# Task brief
Check each line of the material below for the string "keyword", then report how many lines have it, and nothing else.

Exercise material Block Start

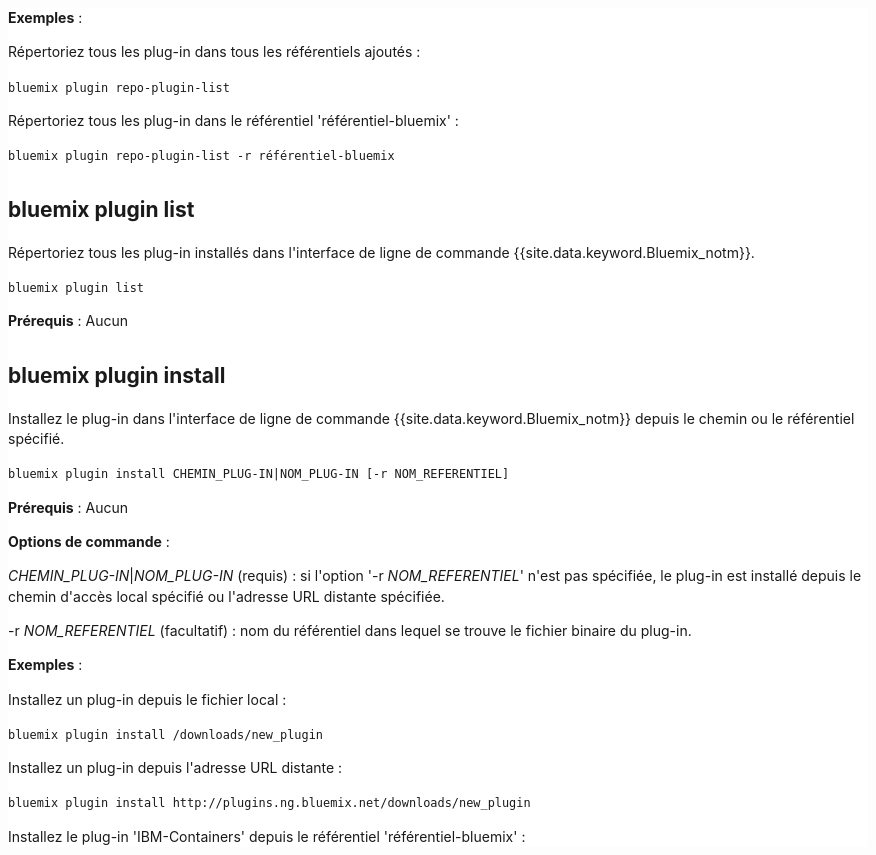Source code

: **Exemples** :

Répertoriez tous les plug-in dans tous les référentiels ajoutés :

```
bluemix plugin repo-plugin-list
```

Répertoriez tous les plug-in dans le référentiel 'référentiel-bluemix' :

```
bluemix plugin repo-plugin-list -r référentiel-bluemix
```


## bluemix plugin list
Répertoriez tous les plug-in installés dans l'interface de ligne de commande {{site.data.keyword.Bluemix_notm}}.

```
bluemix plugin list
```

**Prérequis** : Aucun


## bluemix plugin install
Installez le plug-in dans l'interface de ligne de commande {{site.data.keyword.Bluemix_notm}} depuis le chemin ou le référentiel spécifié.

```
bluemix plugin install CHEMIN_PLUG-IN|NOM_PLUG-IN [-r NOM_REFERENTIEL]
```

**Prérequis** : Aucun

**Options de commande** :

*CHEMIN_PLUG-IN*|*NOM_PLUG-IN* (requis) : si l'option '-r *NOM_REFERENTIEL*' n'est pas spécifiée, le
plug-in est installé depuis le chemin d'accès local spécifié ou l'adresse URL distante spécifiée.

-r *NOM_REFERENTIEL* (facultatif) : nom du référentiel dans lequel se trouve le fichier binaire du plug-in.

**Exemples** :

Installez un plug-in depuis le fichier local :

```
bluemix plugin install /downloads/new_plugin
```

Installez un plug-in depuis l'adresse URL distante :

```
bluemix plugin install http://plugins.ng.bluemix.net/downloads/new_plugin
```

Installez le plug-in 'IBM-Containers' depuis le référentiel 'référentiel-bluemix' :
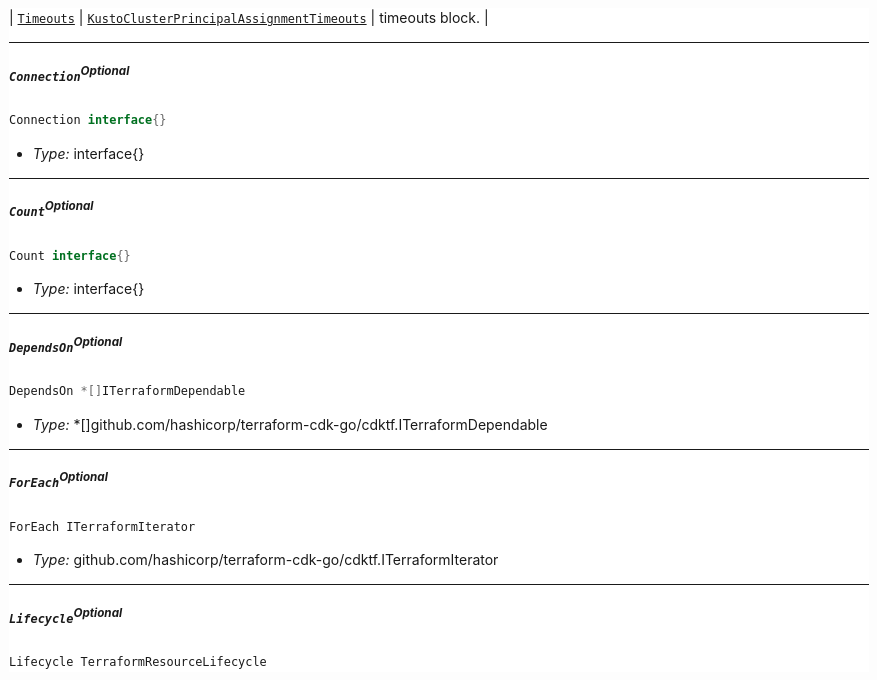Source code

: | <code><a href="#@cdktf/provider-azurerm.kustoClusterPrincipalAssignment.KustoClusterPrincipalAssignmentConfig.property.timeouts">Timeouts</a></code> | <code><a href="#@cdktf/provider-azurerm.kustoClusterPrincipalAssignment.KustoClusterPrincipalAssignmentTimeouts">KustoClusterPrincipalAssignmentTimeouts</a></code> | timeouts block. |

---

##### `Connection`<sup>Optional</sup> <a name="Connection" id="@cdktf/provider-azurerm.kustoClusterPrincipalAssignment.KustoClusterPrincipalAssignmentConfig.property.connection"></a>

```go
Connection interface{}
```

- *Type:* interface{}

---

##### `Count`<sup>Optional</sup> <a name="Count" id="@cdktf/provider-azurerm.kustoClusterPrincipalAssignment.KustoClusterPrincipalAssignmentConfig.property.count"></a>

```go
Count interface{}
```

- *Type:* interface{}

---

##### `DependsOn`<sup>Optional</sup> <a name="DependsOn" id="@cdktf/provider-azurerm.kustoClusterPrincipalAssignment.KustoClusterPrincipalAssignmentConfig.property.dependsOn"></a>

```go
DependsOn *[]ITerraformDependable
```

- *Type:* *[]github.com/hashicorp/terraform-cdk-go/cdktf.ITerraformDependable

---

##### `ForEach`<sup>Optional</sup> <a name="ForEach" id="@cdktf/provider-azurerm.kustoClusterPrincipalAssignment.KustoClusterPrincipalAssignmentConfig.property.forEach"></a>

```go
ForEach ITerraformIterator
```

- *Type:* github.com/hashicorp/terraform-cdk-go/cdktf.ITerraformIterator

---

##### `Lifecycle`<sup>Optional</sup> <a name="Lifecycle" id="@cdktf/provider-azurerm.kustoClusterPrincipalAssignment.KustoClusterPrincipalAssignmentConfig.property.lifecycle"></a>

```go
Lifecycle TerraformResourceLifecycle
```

Exercise material Block End

# Expected answer
2